QUOTED PASSAGE:
The Seattle Landmarks Preservation Board agreed. The old, boarded-up auto row-era Capitol Hill building at the corner of E Olive Way and Denny is not a landmark.
The board voted seven to one Wednesday on a motion to deny the nomination of the property. CHS reported here on the nomination of the 1924-built Olive Way Improvement Company building, a formality in the process to redevelop the nearly 100-year-old complex that first rose as the street was being touted as an exciting new alternative connecting Capitol Hill to early 20th century downtown Seattle.
Wednesday’s vote will help clear the way for Guntower Capital, a holding company formed by executives at two Seattle-area real estate and development firms, to begin its plans. Past attempts to ask the company’s owners about its vision for the property have not been responded to.
CHS broke the news in January that Guntower was in agreement to purchase the half acre or so property once home to a mix of businesses including the former In the Bowl, the departed Bus Stop bar and Coffee Messiah cafe and a sprawling dog lounge charred in a 2017 fire.

DATA SHOWN:
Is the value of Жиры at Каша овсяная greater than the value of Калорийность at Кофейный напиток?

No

* * *

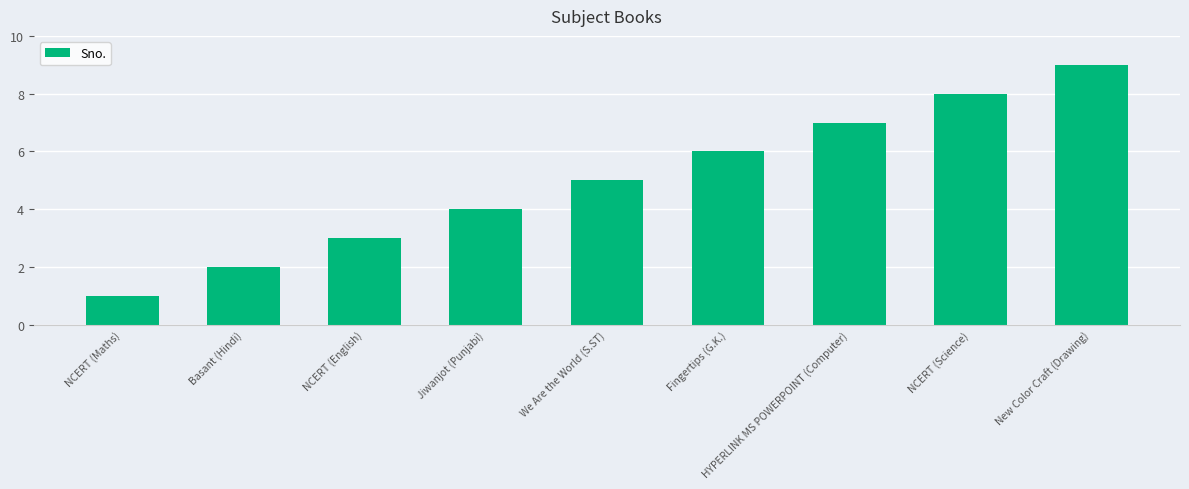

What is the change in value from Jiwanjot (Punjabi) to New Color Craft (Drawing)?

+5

INSTRUCTIONS TO FOLLOW:
According to the article about the Olive Way building, in what year was the Olive Way Improvement Company building built? Please rely only on the article about the Olive Way building, not the material.

ANSWER AREA:
1924